6.3.3. Effects of mood state, medication, or comorbid illnesses

Post-hoc exploratory analyses revealed that the SMD vs. HV and BD vs. HV differences in the right amygdala remained significant at a trend level or better after controlling for comorbid illnesses, medication and mood state (ps < .08; Appendix A). Similarly, in most instances, group differences from the whole brain analysis remained significant at a trend level or better (ps < .10; Appendix A). The exception to this generalization is that, in the whole brain analysis, the group differences largely did not survive when BD with no comorbid ADHD (n = 9), or atypical antipsychotic-free BD youths (n = 6) were compared with other groups. Therefore, the effects of comorbid ADHD and atypical antipsychotic medication on the comparisons between BD and HV or SMD cannot be ruled out.

7. Discussion

We examined whether SMD and BD are associated with similar or different neural dysfunction during implicit processing of angry, fearful and neutral facial expressions. SMD and BD both demonstrated amygdala hyperactivity vs. HV across all three emotional expressions. However, there were Diagnosis × Emotion interactions in a number of other brain regions. Specifically, SMD differed from the other two groups in showing deactivation in response to fearful expressions in the PCC, IPL/precuneus and posterior insula. In contrast, BD differed from the other two groups in showing deactivation in response to angry expressions in these brain regions. BD also differed from SMD, but not HV, in showing ACC deactivation in response to angry faces. Thus, the current study, employing a well-powered task of implicit processing of angry, fearful and neutral expressions, revealed that BD and SMD exhibited similar amygdala abnormalities but unique neural dysfunction in regions mediating information integration and monitoring.
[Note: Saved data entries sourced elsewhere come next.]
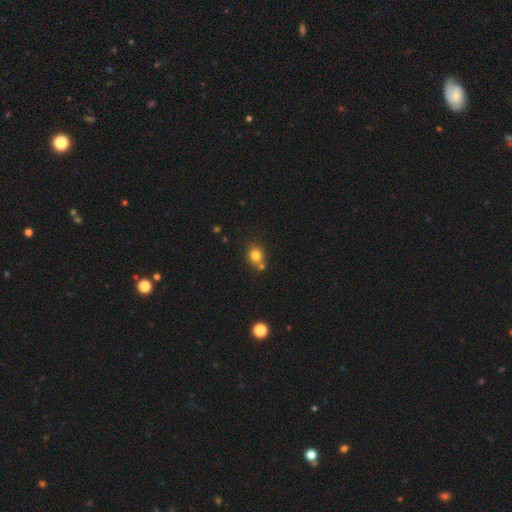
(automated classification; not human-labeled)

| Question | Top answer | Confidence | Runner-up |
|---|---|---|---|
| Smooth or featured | smooth | 80% | star or artifact (12%) |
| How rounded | round | 78% | in between (21%) |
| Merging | none | 65% | merger (20%) |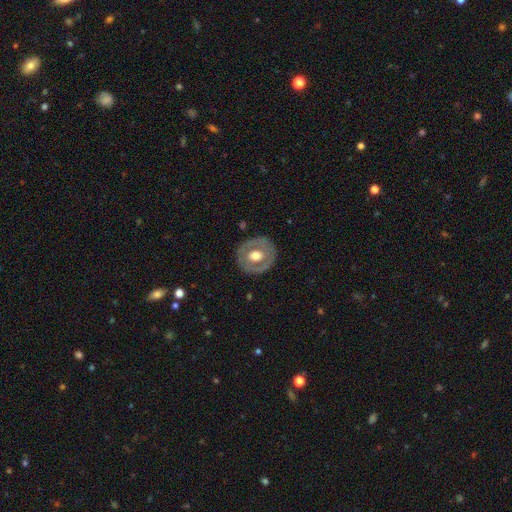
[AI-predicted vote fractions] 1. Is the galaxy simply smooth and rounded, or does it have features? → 55% featured or disk, 40% smooth, 5% star or artifact.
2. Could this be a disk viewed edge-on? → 95% no, 5% yes.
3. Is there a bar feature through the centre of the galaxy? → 74% no, 19% weak, 6% strong.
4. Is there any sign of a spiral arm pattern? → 84% no, 16% yes.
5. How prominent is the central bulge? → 62% moderate, 32% large, 4% small, 2% dominant, 1% none.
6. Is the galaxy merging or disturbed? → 83% none, 12% minor disturbance, 4% major disturbance, 1% merger.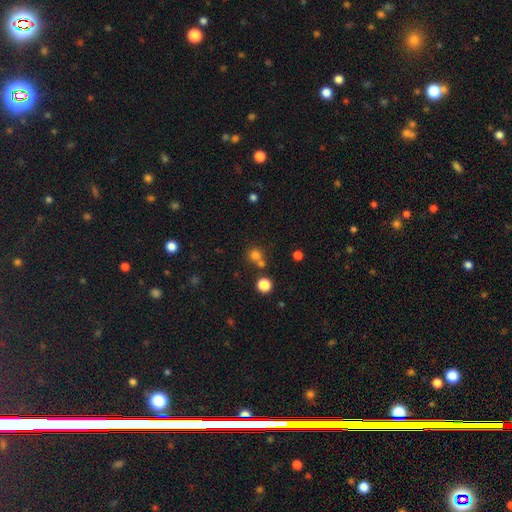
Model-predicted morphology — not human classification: This appears to be a smooth galaxy with no disk features (74%) that is round (89%). Merging: none (57%).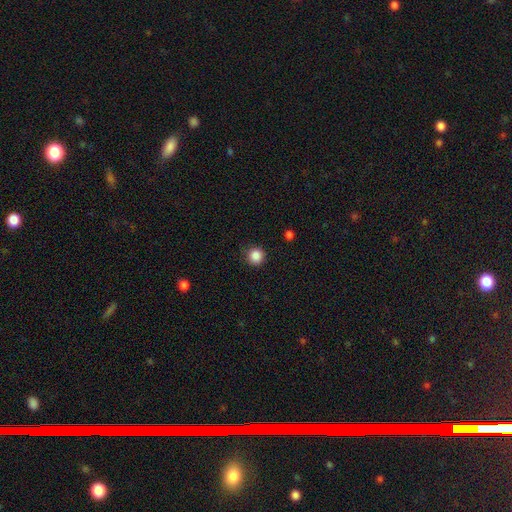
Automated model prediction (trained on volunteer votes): smooth_or_featured: smooth (p=0.86) [alt: star or artifact p=0.11]
how_rounded: round (p=0.95) [alt: in between p=0.04]
merging: none (p=0.88) [alt: minor disturbance p=0.09]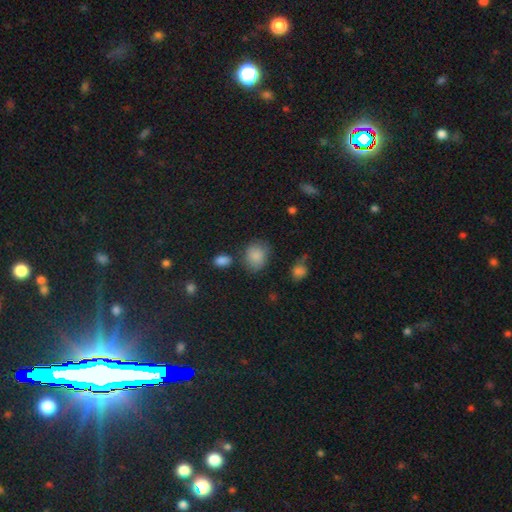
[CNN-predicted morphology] A smooth galaxy with no disk features (84%) that is round (57%).

Vote fractions:
- Smooth or featured? smooth: 84% / star or artifact: 9% / featured or disk: 6%
- How rounded? round: 57% / in between: 42% / cigar-shaped: 1%
- Merging? none: 67% / minor disturbance: 21% / major disturbance: 6% / merger: 6%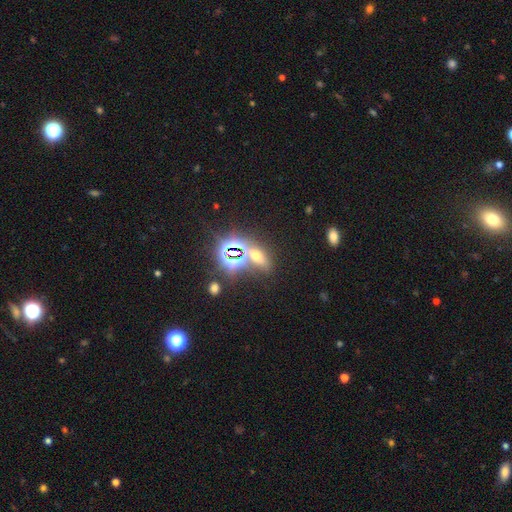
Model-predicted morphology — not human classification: Smooth or featured?
  - star or artifact: 53% *
  - smooth: 33%
  - featured or disk: 14%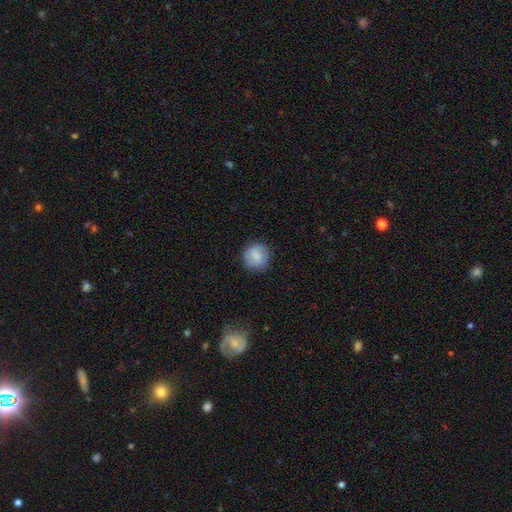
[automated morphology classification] Overall: smooth (81%). How rounded: round (90%). Merging: none (84%).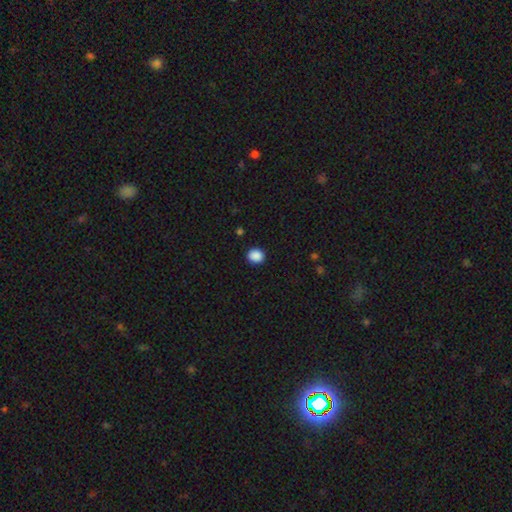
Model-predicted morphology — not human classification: The model was most divided on "how rounded": round: 73%, in between: 26%, cigar-shaped: 1%. More confident: merging — none (90%); smooth or featured — smooth (89%).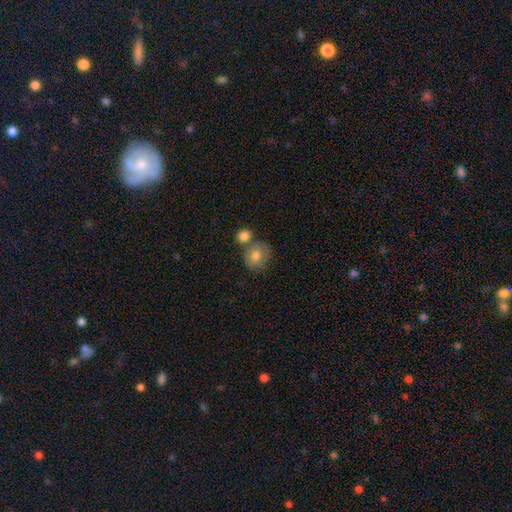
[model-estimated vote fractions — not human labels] smooth_or_featured: smooth (p=0.80) [alt: featured or disk p=0.12]
how_rounded: round (p=0.79) [alt: in between p=0.20]
merging: none (p=0.53) [alt: merger p=0.31]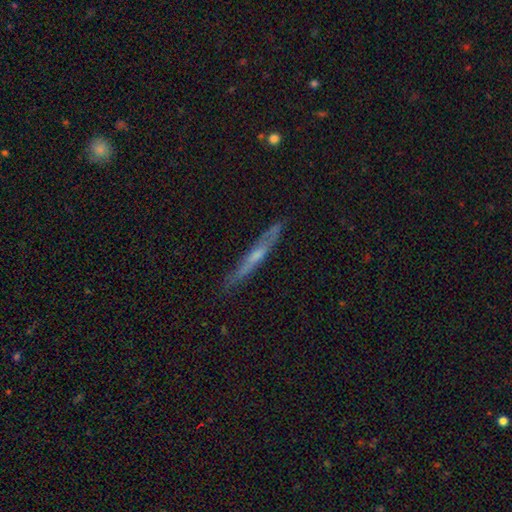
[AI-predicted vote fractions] smooth_or_featured: featured or disk (p=0.64) [alt: smooth p=0.29]
disk_edge_on: yes (p=0.91) [alt: no p=0.09]
edge_on_bulge: rounded (p=0.48) [alt: none p=0.45]
merging: none (p=0.83) [alt: minor disturbance p=0.13]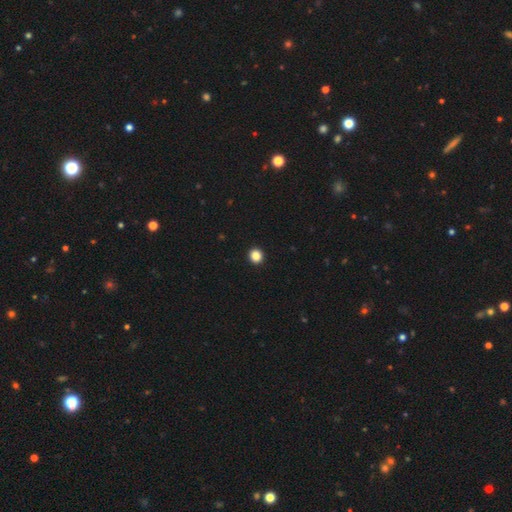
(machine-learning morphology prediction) Smooth or featured? smooth (86%)
How rounded? round (91%)
Merging? none (94%)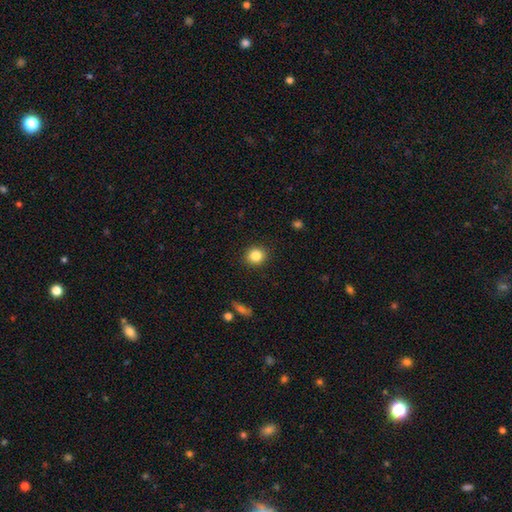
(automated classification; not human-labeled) smooth 84%, star or artifact 10%, featured or disk 6%. Down the decision tree: how rounded — round (84%); merging — none (90%).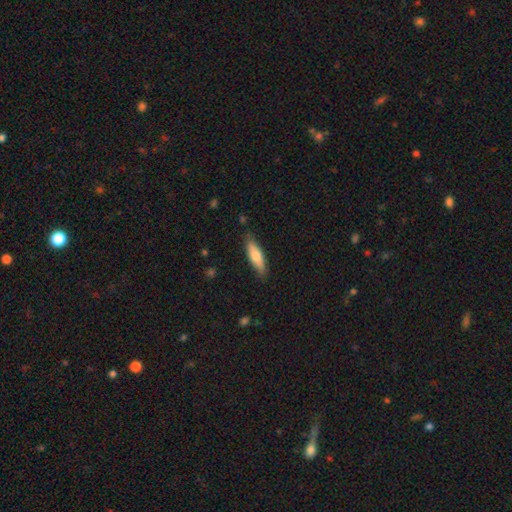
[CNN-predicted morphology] Smooth or featured? smooth (71%)
How rounded? cigar-shaped (56%)
Merging? none (82%)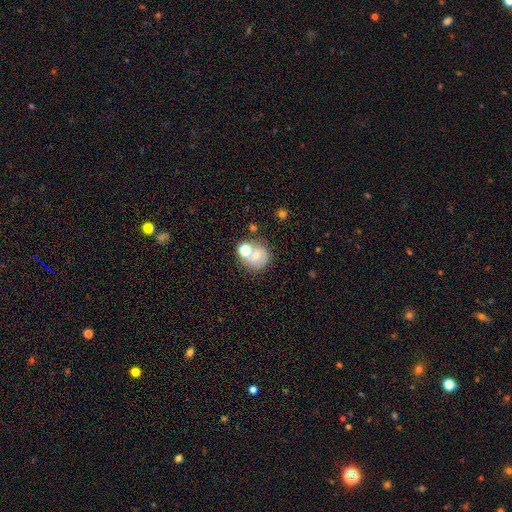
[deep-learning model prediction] smooth_or_featured: smooth (p=0.60) [alt: featured or disk p=0.26]
how_rounded: round (p=0.80) [alt: in between p=0.19]
merging: none (p=0.48) [alt: merger p=0.32]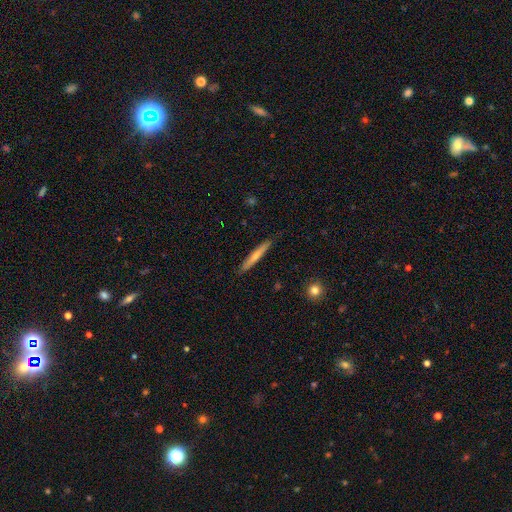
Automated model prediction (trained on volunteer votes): This is possibly a smooth galaxy (58%). How rounded: clearly cigar-shaped (95%). Merging: clearly none (87%).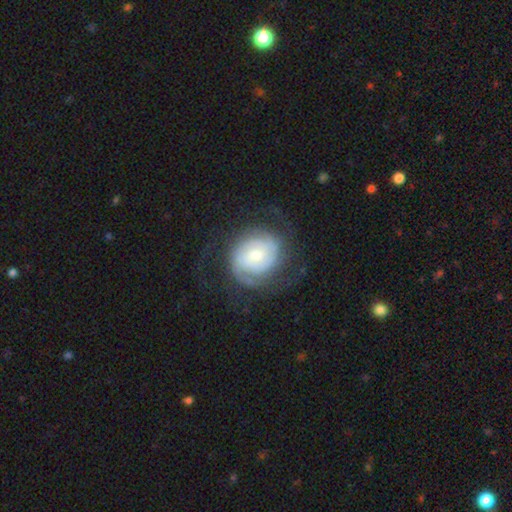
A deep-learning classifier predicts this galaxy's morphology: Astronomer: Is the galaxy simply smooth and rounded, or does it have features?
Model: featured or disk — 80%.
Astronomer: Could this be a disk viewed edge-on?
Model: no — 98%.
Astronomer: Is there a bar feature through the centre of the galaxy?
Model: no — 60%.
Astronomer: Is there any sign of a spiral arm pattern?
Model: yes — 94%.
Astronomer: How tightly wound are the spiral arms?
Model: tight — 62%.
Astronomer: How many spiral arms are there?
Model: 2 — 43% (runner-up: can't tell, 28%).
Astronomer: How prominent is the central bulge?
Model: moderate — 46% (runner-up: small, 45%).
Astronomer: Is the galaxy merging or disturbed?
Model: none — 67%.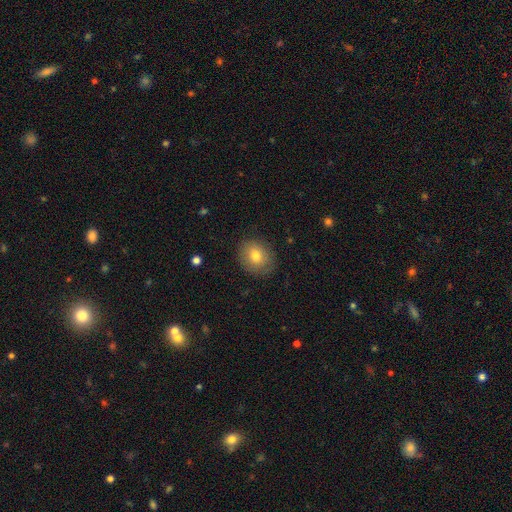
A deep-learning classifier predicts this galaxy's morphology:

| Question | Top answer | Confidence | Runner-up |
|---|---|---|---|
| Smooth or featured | smooth | 77% | featured or disk (15%) |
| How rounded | round | 56% | in between (43%) |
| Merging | none | 83% | minor disturbance (13%) |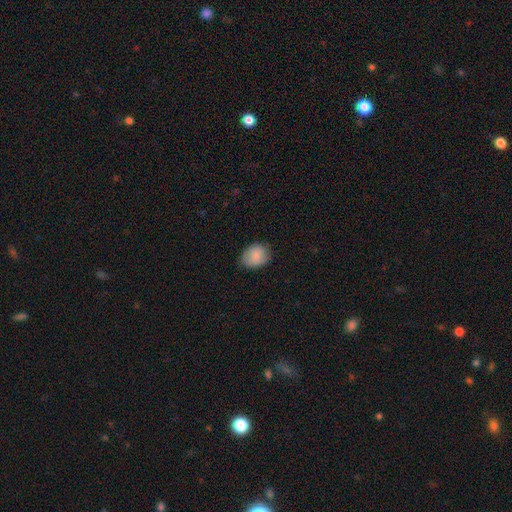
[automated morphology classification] A smooth galaxy with no disk features (84%) that is in between round and cigar-shaped (50%).

Vote fractions:
- Smooth or featured? smooth: 84% / featured or disk: 9% / star or artifact: 7%
- How rounded? in between: 50% / round: 49% / cigar-shaped: 1%
- Merging? none: 76% / minor disturbance: 19% / major disturbance: 4% / merger: 1%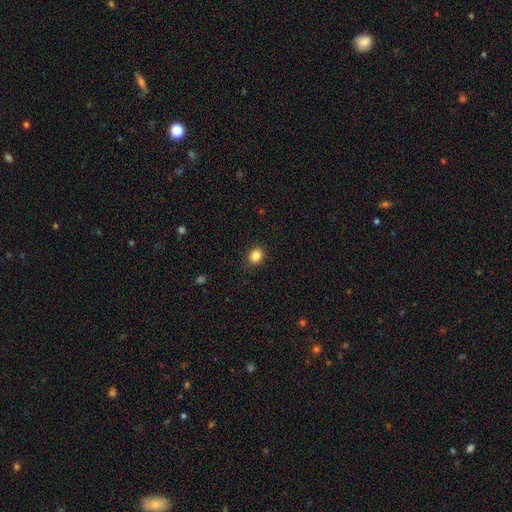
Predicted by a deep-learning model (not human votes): smooth 84%, star or artifact 11%, featured or disk 4%. Down the decision tree: how rounded — round (76%); merging — none (88%).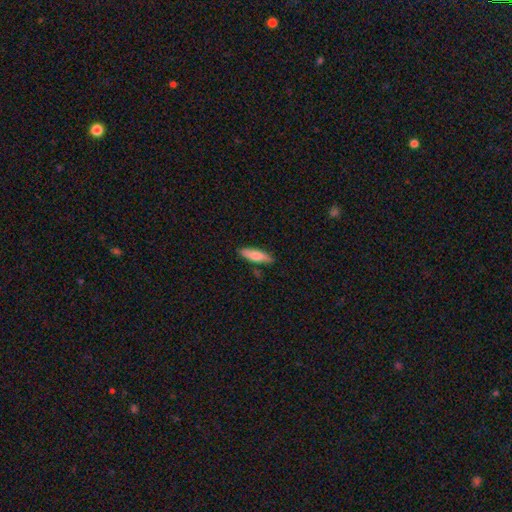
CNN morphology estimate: Smooth or featured?
  - smooth: 79% *
  - featured or disk: 15%
  - star or artifact: 6%
How rounded?
  - cigar-shaped: 60% *
  - in between: 38%
  - round: 2%
Merging?
  - none: 83% *
  - minor disturbance: 12%
  - merger: 3%
  - major disturbance: 2%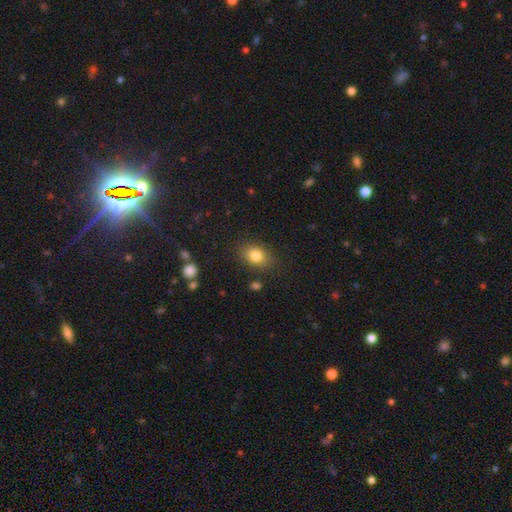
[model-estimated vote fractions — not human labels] This appears to be a smooth galaxy with no disk features (82%) that is in between round and cigar-shaped (67%). Merging: none (83%).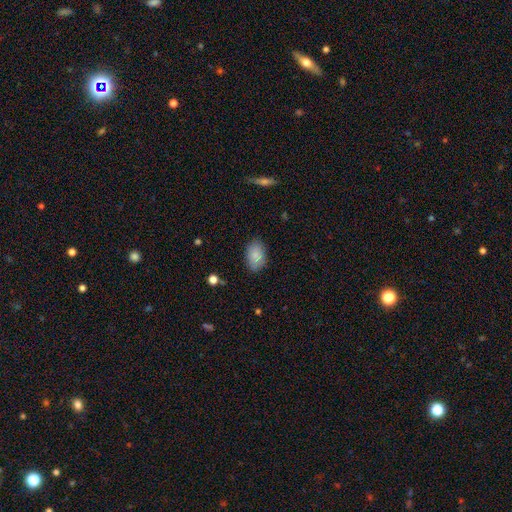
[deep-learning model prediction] Smooth or featured? Predicted: smooth (p=0.85). How rounded? Predicted: in between (p=0.88). Merging? Predicted: none (p=0.82).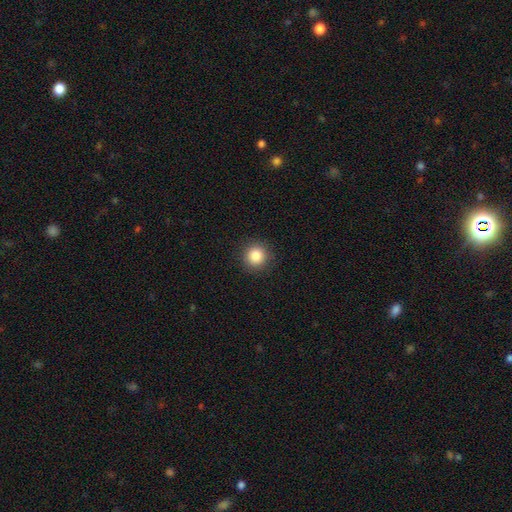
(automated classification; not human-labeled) Smooth or featured? Predicted: smooth (p=0.84). How rounded? Predicted: round (p=0.93). Merging? Predicted: none (p=0.91).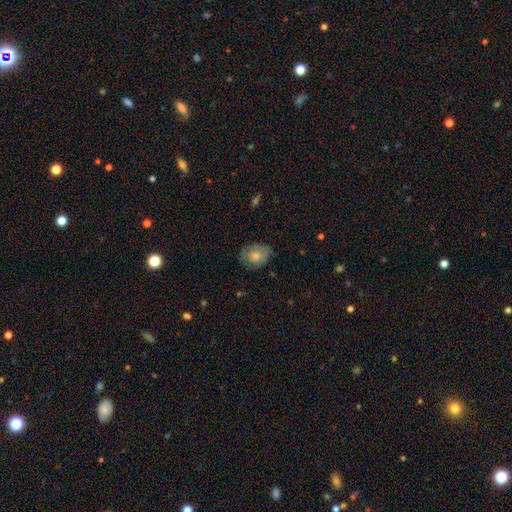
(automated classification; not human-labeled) This appears to be a smooth galaxy with no disk features (54%) that is in between round and cigar-shaped (53%). Merging: none (72%).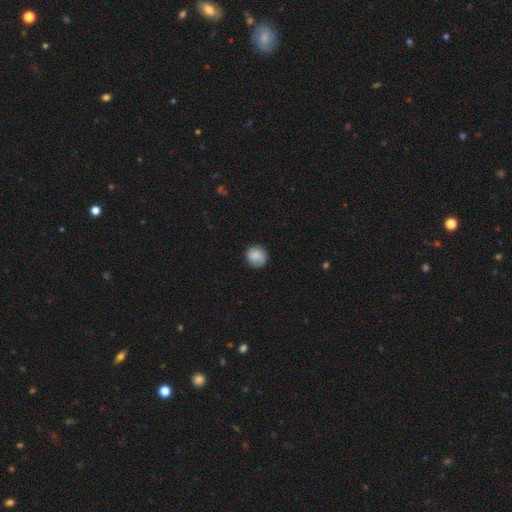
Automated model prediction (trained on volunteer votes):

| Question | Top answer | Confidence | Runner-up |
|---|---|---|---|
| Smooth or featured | smooth | 76% | featured or disk (17%) |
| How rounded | round | 88% | in between (11%) |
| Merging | none | 80% | minor disturbance (15%) |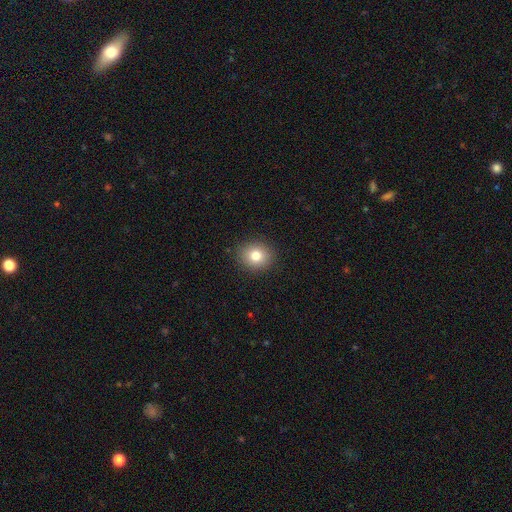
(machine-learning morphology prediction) smooth_or_featured: smooth (p=0.80) [alt: star or artifact p=0.11]
how_rounded: round (p=0.74) [alt: in between p=0.25]
merging: none (p=0.90) [alt: minor disturbance p=0.07]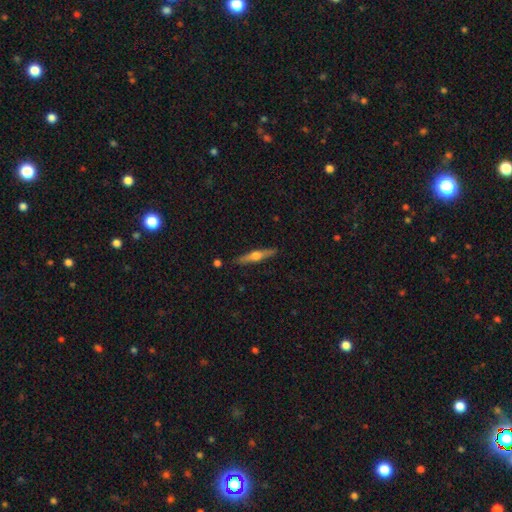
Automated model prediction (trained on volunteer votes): featured or disk 62%, smooth 32%, star or artifact 6%. Down the decision tree: edge-on disk — yes (96%); edge-on bulge — rounded (92%); merging — none (88%).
As hypothesized, SMD exhibited abnormal amygdala activity during implicit face emotion processing. Specifically, SMD showed amygdala hyperactivity across expressions, similar to BD. In BD and SMD, amygdala hyperactivation across emotions mirrors the face emotion labeling deficits observed in both disorders, since the labeling deficit is present across emotions (Guyer et al., 2007; Rich et al., 2008). Furthermore, generalized amygdala hyperactivity to a relatively wide range of emotional stimuli may be consistent with the fact that both SMD and BD are severely impairing mood disorders, with affected youth showing widespread deficits in their ability to respond appropriately to emotionally salient stimuli or contexts. Moreover, we previously reported that BD children showed greater amygdala hyperactivation across expressions than BD adults (Kim et al., 2012). Congruent with this, a recent meta-analysis suggested that face emotion labeling deficits are observed more consistently in youths than in adults with BD (Kohler et al., 2011). Thus, future research is needed to examine whether face emotion labeling deficits and amygdala hyperreactivity across a wide range of emotions are characteristic of pediatric but not adult BD, and whether these more widespread deficits are in turn associated with the more severe clinical course thought to occur in pediatric BD (Axelson et al., 2006; Birmaher et al., 2009).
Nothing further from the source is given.